Here’s a picture of just the turkey. It was perfectly cooked – even if I do say so myself, which I kind of have to since there’s nobody else here to say it for me. Not too dry, but not undercooked either (every year I am paranoid about poisoning everyone!).

I swear it's not the same turkey as in my last post...Turkey 2010

Desert was an apple and raisin crumble with Amaretto, again made by K. By this stage in the proceedings, I had forgotten all about cameras, so there are no photos of it. Never mind, I’m sure you all know what crumble looks like. And for the record, it was delicious!

I’m knackered now (didn’t get to bed til around midnight!), but it was worth it. And at least I don’t need to worry about what to cook for the rest of the week. Turkey with everything it is!! Here’s how I’m making tonight’s tea…

Leftovers

Turkey time!

Today is the day of my annual Christmas dinner, otherwise known as showing the Germans how it’s done in the UK (and that British cooking is not actually terrible, honest) day. Except this year there will also be a Scot joining us, and she already knows how it’s done. So she’ll just have to join the ranks of the showers (that’s ones who show, not appliance that squirts water at you) rather than the showees.

Here’s my 2010 turkey for you (it seems I took no photos last year). For obvious reasons, I can’t show you this year’s outcome yet (it’s only just gone in the oven).

TurkeyI haven’t poisoned anyone yet. Let’s hope this year isn’t the first time 😉

Friday’s letters

A post box in Durham, England
A post box in Durham, England

What? You didn’t think because I wrote last night’s post this morning there would be no Friday letters this week, did you? Don’t be silly – that would never do! Here are my letters for the week:

Dear self. You are aware that it’s 7 December and you haven’t sent a single package of Christmas gifts to England yet, aren’t you? Get on it!! I am serious.

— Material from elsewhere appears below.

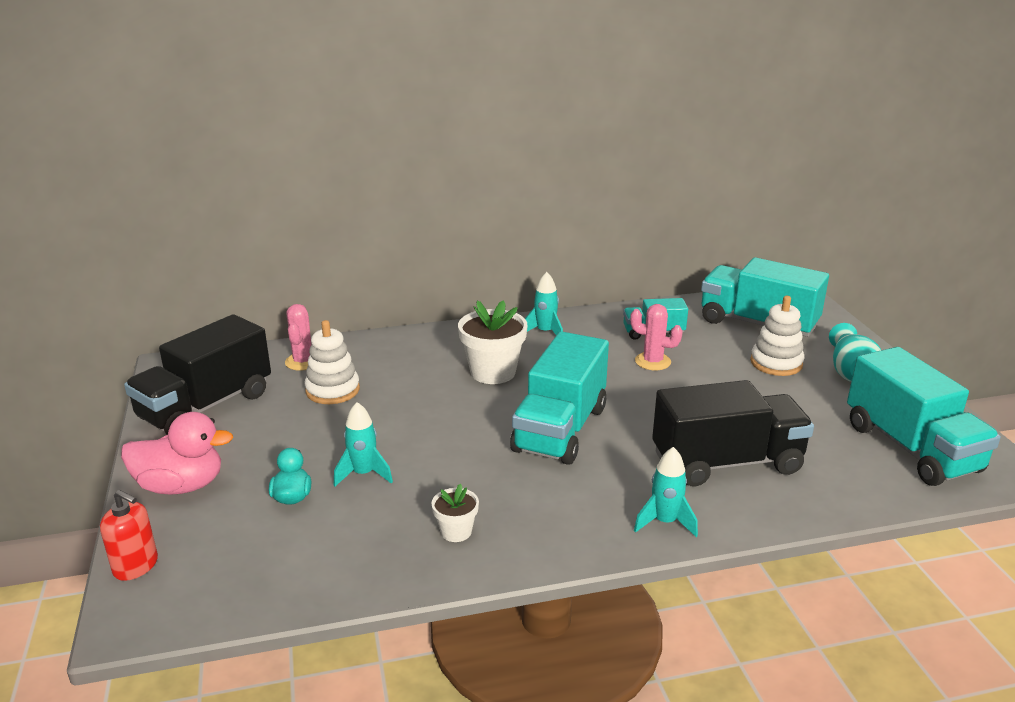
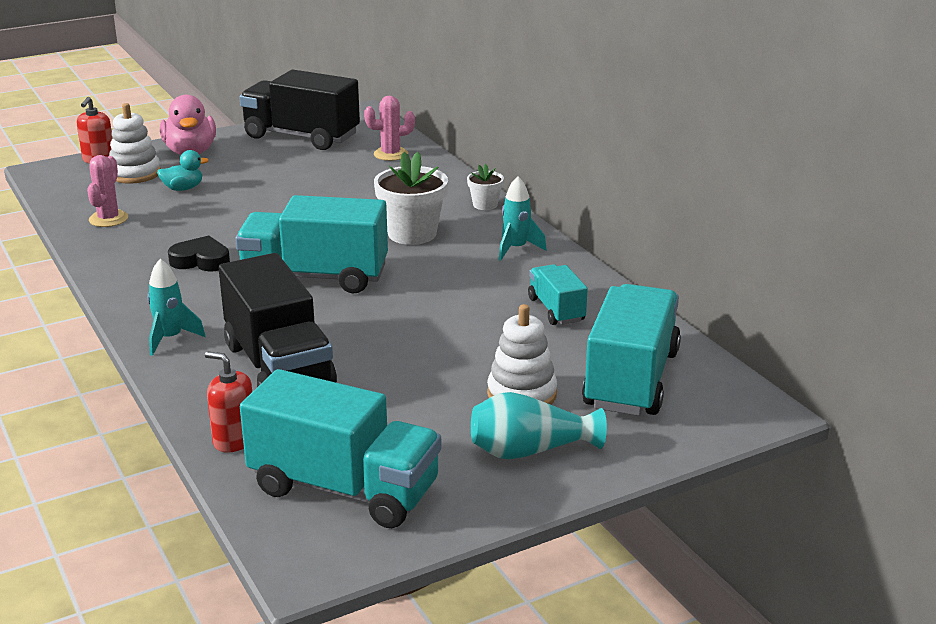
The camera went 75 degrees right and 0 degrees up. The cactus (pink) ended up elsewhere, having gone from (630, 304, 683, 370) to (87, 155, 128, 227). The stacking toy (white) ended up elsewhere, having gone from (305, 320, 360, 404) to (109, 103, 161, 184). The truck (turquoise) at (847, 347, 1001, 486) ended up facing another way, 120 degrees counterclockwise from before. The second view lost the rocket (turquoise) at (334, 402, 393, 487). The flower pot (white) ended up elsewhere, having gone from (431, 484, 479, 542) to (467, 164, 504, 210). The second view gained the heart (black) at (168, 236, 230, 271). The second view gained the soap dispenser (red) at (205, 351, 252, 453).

Dear giant turkey in my fridge. Please defrost in time. But not too quickly. I don’t want to poison anyone…

Dear housework. Why is there so much of you? And why do you take so long to complete? I think I need a robot.

Dear snow. You are pretty. Please could you stay this time and not turn into rain? I’m sick of rain!

Dear computer. I know you are old, but if you go any slower you’ll start running backwards! Sort it out. (Actually, dear boyfriend, it is your computer, so you should sort it out!).

Dear December. Having crept up on me while I wasn’t looking, you are now charging forward at an alarming pace. Please slow down!! I have too much to do, and you’re not leaving me any time to do it!

Dear person who came to read the metres for the heating. I would have liked to tidy up a bit more, but seeing as I was working from home (solely because you were coming!) I felt that I should actually do some work as well. I do apologise for the mess, though. There just aren’t enough hours in the day! By the way, if my boyfriend had been the one to stay home waiting for you, the place would probably have looked even worse. (Actually, the visit went so fast, I doubt the guy even noticed what the place looked like. I had to keep turning lights on for him cos he just didn’t bother!)

OK, now I’m off to send a parcel to America and buy the remianing ingredients for Sunday’s Christmas dinner. I have a list as long as your arm!